The sky above Astravell smoldered, its once-brilliant blue devoured by a roiling mass of crimson clouds. Ash drifted through the air like dead snow, cool against the warrior's skin as it settled over his battered armor. He stood at the center of the battlefield, surrounded by the remnants of his people—bodies turned to dust beneath his feet. Cities smothered beneath an endless twilight.
They circled him now, the devourers—beautiful as fallen gods but corrupted to their core. Their faces shone with an eerie, otherworldly light, but their smiles were sharp, eyes glowing with a hunger that seemed to swallow everything around them. They moved with a terrible grace, their presence pressing down on the land as though the earth itself mourned their arrival.
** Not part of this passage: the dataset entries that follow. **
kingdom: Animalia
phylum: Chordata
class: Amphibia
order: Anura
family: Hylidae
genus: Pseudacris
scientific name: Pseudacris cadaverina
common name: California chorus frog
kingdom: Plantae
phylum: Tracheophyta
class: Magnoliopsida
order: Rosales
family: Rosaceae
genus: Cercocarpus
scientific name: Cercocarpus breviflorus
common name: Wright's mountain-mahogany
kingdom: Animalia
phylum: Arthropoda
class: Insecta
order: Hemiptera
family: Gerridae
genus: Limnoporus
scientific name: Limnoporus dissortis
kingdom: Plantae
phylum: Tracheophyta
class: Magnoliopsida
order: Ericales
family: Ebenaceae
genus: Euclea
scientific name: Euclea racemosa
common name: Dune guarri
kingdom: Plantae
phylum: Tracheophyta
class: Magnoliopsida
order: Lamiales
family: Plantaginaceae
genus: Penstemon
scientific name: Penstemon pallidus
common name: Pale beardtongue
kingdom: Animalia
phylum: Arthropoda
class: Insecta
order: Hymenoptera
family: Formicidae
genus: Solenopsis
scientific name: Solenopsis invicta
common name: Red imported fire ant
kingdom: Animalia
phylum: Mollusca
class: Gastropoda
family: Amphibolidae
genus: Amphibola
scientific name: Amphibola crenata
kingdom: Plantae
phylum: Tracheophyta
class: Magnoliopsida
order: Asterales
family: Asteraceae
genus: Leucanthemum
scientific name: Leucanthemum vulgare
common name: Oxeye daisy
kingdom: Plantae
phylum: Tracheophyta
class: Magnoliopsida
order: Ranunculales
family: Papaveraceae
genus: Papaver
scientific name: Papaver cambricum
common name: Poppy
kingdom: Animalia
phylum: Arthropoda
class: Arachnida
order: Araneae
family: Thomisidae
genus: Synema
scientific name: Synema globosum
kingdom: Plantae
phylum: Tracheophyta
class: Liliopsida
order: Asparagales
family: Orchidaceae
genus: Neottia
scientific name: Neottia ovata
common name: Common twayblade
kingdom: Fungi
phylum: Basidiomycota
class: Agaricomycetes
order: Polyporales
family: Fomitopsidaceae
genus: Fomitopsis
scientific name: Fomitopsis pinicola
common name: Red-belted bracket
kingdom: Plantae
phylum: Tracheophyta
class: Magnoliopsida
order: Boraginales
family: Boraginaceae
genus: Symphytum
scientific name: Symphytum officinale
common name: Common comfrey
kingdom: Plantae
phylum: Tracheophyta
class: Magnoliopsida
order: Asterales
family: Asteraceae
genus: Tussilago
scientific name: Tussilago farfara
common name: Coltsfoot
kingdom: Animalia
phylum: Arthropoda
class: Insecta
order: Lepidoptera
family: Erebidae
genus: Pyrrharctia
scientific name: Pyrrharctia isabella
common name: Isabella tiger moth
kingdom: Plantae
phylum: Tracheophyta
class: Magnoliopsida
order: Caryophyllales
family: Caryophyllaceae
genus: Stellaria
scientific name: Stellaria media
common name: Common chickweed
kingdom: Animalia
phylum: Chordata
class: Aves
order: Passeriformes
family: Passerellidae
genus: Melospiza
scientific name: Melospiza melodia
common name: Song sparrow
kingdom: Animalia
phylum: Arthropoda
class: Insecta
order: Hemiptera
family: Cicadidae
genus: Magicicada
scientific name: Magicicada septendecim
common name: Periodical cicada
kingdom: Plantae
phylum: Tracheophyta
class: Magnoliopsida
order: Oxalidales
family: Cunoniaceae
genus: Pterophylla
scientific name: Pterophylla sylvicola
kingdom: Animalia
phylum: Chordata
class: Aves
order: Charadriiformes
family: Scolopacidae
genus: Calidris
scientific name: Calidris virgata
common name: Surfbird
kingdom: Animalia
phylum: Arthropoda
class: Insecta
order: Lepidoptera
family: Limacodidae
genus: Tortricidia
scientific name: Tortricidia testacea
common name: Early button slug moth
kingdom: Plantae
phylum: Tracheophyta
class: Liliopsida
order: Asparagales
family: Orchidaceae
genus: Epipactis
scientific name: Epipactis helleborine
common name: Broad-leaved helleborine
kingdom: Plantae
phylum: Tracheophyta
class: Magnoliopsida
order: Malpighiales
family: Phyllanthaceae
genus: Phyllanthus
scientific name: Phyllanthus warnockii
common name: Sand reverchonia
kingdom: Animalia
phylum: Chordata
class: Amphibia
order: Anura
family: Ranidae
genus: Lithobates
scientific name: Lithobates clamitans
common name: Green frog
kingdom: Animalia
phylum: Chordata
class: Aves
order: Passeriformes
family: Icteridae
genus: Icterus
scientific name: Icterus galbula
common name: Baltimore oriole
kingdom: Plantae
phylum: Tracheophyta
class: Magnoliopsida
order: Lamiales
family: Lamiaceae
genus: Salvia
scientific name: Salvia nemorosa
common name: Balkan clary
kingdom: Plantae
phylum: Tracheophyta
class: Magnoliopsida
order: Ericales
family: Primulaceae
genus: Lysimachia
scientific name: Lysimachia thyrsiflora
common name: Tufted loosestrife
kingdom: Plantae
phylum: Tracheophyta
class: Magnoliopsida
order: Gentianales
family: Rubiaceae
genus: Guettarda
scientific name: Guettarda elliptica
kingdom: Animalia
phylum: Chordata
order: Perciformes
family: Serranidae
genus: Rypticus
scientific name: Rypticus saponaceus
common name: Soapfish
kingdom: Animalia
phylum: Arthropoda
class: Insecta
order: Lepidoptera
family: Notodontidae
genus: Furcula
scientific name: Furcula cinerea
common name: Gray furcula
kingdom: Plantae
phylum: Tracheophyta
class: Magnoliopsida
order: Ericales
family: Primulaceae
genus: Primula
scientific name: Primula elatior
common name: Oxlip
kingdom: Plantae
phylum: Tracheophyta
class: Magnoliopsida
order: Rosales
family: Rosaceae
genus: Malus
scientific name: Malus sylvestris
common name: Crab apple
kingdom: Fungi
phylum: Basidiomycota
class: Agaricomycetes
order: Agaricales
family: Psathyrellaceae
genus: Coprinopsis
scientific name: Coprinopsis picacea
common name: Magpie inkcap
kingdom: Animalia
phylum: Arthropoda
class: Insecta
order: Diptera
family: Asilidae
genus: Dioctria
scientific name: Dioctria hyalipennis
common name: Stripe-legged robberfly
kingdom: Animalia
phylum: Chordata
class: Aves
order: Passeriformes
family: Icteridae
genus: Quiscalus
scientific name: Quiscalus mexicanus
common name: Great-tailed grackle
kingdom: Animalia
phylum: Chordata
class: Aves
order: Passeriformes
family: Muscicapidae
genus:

One of them stepped forward, his wings unfurling with a deliberate menace. Asmodeus—their general—stood twice the height of a man, his form shifting subtly, like a mirage made flesh. His voice was smooth as silk, laced with a dark amusement.
"You fought well, mortal," Asmodeus said, a smirk tugging at his lips. "But like all the others, your struggle...is meaningless. This world will fall first—then many more."
The warrior's fingers tightened around the hilt of his sword—a weapon forged from both steel and something older, something ancient. The blade hummed with a low, resonant pulse, like a heartbeat. Though exhaustion weighed on him like a mountain, he met Asmodeus's gaze, his breath shallow but unwavering.
"I may fall," he said, voice low and resolute, "but another will rise to end you."
Asmodeus's laughter echoed across the desolate plain, cold and jagged, yet the warrior did not flinch. The promise was made, and he knew it would outlast even death.
With a final, defiant roar, he charged, his sword blazing in the twilight—a flickering hope against the dark.